• [Estratto fornito]:
☆ ☆ ☆ ☆

Liguria. L’assessore all’ambiente e attività di protezione civile Renata Briano ha presentato in Consiglio regionale una relazione sulla situazione degli ultimi mesi sul fronte degli eventi alluvionali e frane in Liguria e ha fatto il punto sulle risorse disponibili: “Si sono generati smottamenti e frane anche di rilevante intensità e pericolosità, che hanno messo in crisi il sistema della viabilità e dei trasporti regionali, con numerose situazioni di interruzione totale o condizioni di transito consentito in condizioni di forte limitazione. Alcune frane hanno insistito anche su abitati, ci sono stati danni anche all’agricoltura, generati da questi eventi”.
“Il terreno è talmente imbevuto d’acqua che, non solo in questi giorni di allertamento, ma anche successivamente e con l’allerta di ieri, si sono verificati nuovi smottamenti. Stiamo raccogliendo tutte le schede da parte dei Comuni e ne stanno arrivando anche nuove. Le schede ci consentono di avere una mappa del tipo di danno occorso e delle priorità che dovremmo assegnare. Abbiamo deciso di chiedere lo stato di emergenza nazionale a fronte di una relazione anche molto approfondita e speditiva che gli uffici hanno fatto”.
Briano ha precisato: “Il danno stimabile, non a ieri ma all’evento precedente, era di circa 350 milioni di euro, che sempre alla data non di ieri, ma dell’ultimo allertamento, erano percentualmente ripartite fra le Province, e in particolare: per il 50 per cento alla Provincia di Imperia, per il 10 per cento alla Provincia di Savona, per il 30 a quella di Genova e per il 10 alla provincia della Spezia. Vi sono stati poi nuovi episodi, per cui questo calcolo dovremmo un po’ rivederlo. Di questi 350 milioni, 50 sono necessari per interventi prioritari, per la sistemazione di frane, per interventi di prima emergenza, per il ripristino di servizi essenziali, anche in maniera provvisoria, per la per la rimozione dei pericoli incombenti e delle condizioni di sicurezza per la popolazione. In particolare, è necessario garantire il rientro a casa delle popolazioni evacuate e garantire la percorribilità delle viabilità di collegamento ai centri abitati”.

☆ ☆ ☆ ☆

• [Materiale di partenza]:

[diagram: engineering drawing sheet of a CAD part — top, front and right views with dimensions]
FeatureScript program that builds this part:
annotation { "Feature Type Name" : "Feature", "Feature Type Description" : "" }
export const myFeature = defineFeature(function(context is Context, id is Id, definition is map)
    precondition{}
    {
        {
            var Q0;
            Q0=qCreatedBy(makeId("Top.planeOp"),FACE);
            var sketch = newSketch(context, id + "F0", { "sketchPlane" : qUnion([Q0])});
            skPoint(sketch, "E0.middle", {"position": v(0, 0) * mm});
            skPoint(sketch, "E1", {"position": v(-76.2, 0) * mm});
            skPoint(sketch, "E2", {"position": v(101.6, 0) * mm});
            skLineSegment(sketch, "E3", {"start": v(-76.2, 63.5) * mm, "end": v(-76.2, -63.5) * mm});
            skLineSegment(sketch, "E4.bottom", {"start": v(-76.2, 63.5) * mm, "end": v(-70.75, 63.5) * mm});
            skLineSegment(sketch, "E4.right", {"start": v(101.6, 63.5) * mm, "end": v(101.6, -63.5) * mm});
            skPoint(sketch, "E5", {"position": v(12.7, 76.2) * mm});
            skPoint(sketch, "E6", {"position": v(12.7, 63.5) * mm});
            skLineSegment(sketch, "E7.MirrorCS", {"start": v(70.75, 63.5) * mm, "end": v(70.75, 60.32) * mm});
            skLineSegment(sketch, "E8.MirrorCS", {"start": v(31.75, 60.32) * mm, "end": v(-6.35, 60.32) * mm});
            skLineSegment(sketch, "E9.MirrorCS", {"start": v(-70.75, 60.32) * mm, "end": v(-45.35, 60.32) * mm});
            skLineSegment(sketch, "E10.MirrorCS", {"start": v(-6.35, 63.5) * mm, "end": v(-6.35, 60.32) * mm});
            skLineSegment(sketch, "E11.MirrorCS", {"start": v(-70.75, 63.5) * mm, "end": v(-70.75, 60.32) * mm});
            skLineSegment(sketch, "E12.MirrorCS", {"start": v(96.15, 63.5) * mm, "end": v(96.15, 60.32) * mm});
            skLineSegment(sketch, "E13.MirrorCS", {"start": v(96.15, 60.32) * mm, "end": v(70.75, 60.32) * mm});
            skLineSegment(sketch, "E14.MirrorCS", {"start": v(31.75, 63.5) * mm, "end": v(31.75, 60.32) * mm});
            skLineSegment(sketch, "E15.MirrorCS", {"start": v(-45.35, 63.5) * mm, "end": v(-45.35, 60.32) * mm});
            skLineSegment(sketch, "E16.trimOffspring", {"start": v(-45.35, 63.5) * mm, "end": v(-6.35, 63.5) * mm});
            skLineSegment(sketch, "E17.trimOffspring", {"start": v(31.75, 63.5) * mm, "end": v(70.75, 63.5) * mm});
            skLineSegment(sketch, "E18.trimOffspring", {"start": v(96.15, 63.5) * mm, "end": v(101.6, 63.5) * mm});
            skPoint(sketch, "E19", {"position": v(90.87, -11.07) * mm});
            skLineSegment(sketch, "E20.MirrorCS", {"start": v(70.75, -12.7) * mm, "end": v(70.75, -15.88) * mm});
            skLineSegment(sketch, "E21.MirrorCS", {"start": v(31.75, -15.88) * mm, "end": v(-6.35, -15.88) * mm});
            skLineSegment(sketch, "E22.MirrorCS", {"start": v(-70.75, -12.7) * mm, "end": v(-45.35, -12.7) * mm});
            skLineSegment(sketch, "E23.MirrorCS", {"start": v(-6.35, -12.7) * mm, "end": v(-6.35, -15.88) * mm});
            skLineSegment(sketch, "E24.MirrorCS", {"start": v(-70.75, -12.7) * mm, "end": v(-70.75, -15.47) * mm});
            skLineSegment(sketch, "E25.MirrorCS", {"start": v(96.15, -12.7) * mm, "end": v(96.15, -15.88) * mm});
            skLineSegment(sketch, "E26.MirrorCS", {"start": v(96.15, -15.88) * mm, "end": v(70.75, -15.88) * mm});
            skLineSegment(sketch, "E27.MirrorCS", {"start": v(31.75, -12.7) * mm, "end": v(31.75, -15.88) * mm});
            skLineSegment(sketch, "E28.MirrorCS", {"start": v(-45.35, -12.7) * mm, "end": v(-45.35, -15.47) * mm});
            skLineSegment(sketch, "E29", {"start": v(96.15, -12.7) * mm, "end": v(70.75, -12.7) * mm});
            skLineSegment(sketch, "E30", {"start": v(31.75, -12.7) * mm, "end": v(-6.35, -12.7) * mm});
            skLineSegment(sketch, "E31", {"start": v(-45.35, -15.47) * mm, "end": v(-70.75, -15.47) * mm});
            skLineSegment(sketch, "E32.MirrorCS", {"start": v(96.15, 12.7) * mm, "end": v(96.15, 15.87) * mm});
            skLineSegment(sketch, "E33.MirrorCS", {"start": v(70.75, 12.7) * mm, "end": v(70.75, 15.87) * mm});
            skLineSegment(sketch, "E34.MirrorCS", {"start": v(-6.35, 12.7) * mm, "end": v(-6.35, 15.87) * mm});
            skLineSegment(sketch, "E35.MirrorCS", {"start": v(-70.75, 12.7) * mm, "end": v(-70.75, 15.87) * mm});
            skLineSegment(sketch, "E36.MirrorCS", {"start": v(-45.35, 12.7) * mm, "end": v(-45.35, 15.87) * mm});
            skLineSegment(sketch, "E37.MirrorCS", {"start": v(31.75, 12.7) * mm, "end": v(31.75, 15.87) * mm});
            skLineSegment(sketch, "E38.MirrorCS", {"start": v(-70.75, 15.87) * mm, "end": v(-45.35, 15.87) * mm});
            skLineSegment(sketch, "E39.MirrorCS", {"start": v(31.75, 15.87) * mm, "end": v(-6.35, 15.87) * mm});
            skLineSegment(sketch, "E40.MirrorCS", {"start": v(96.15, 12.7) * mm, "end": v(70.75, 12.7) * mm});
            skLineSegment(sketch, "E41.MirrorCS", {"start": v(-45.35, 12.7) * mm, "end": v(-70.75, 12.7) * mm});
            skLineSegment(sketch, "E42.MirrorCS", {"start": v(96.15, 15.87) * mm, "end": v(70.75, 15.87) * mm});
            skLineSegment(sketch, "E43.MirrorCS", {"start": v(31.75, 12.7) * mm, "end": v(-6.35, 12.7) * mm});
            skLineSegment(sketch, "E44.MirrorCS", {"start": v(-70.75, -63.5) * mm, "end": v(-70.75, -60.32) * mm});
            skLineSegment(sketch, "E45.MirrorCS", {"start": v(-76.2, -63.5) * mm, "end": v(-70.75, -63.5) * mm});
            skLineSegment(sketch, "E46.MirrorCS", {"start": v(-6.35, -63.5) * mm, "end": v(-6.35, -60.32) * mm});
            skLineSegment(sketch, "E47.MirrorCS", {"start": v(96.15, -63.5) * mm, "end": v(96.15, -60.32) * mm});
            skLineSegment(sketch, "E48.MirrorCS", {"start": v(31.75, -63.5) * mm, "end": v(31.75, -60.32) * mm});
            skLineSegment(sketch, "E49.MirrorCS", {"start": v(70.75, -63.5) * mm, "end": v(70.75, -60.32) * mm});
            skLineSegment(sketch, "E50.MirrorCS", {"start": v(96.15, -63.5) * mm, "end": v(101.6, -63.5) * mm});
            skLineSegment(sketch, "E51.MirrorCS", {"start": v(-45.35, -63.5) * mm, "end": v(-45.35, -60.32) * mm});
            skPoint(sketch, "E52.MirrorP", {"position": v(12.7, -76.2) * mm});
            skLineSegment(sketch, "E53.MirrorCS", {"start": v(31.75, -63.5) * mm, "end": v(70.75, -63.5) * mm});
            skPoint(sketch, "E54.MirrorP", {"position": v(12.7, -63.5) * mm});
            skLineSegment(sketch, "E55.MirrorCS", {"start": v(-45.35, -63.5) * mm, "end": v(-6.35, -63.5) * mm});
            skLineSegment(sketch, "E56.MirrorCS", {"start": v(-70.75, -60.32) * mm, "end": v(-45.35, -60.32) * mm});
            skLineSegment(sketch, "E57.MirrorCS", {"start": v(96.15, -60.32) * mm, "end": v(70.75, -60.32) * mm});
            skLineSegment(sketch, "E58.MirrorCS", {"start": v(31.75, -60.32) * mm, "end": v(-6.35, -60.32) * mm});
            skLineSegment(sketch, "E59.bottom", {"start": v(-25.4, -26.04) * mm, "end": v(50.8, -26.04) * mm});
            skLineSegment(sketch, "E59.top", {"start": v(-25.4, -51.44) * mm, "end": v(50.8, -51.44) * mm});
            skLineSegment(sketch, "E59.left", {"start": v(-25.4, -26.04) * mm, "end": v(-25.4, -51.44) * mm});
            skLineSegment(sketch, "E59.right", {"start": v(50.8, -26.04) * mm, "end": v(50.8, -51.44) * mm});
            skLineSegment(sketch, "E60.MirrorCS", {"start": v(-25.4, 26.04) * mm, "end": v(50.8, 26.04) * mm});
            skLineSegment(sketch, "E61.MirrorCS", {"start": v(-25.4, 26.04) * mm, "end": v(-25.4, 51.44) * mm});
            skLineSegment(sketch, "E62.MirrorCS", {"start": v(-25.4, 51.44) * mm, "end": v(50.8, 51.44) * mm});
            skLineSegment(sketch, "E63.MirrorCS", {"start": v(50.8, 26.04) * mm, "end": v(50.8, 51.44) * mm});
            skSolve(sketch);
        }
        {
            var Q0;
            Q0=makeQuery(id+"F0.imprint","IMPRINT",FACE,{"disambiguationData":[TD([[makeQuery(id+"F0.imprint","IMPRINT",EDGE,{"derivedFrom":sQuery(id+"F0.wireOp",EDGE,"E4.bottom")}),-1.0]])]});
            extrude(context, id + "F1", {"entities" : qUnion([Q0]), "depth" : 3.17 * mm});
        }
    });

☆ ☆ ☆ ☆

• [Domande]:
1 - Rispondi alle seguenti domande sul testo relativo alle frane in Liguria.
(a) In quale sede è stata presentata la relazione sugli eventi alluvionali e le frane?
(b) Che cosa consentono di ottenere le schede raccolte dai Comuni?
(c) Quanti dei 350 milioni di euro di danno stimato sono necessari per gli interventi prioritari?
2 - Prosegui il testo sulle frane in Liguria a partire dal punto in cui si interrompe.

• [Risposte]:
1 -
(a) Nel Consiglio regionale.
(b) Una mappa del tipo di danno occorso e delle priorità da assegnare.
(c) 50 milioni di euro.

2 -
“Una parte degli evacuati non possono rientrare nelle case finché queste non vengono ripristinate e altri, invece, vengono evacuati a seguito di allertamenti, in alcuni Comuni in caso anche di allerta 1. È inoltre necessario garantire le attività di monitoraggio per le situazioni di pericolo incombente, in particolare riguardanti i corsi d’acqua, la viabilità e i centri abitati. Criticità per le quali i Sindaci hanno richiesto il supporto finalizzato alla redazione delle modifiche dei piani di emergenza comunale. Noi quindi stiamo supportando i Comuni per i piani d’emergenza e per i sopralluoghi sul territorio, tesi a verificare la pericolosità delle frane”.
L’assessore ha continuato: “Il Governo ha riconosciuto lo stato di emergenza ed ha confermato la somma di 13 milioni di euro come prima “tranche”, che viene erogata solo per le spese di prima emergenza a cui prima facevo riferimento, considerato che i danni ammontano a 350 milioni di euro, se non di più. Questa prima “tranche” riguarda soltanto gli Enti pubblici, per cui l’erogazione da parte della Regione può avvenire solo nei confronti di tali Amministrazioni. Risulta evidente che la somma messa a disposizione è assolutamente insufficiente a fornire risposte adeguate alla difficile situazione. Comunque, come Regione faremo il nostro ruolo”.
“Entro il fine settimana avremo a disposizione tutte le schede dei Comuni, ai quali abbiamo chiesto di fare presto così avremo il quadro generale della situazione e suddivideremo l’intera somma sulla base del danno reale e delle emergenze più urgenti, tra gli Enti competenti, ovvero Comuni e Province. Come Regione, abbiamo allocato finanziamenti attraverso le accise, stiamo ragionando per individuare fondi Fas; in collaborazione con l’Assessorato all’agricoltura, ci stiamo attivando per supportare i Comuni nell’eventualità di utilizzare il Piano di sviluppo rurale per far fronte ai danni subiti dal mondo agricolo” conclude l’assessore Briano.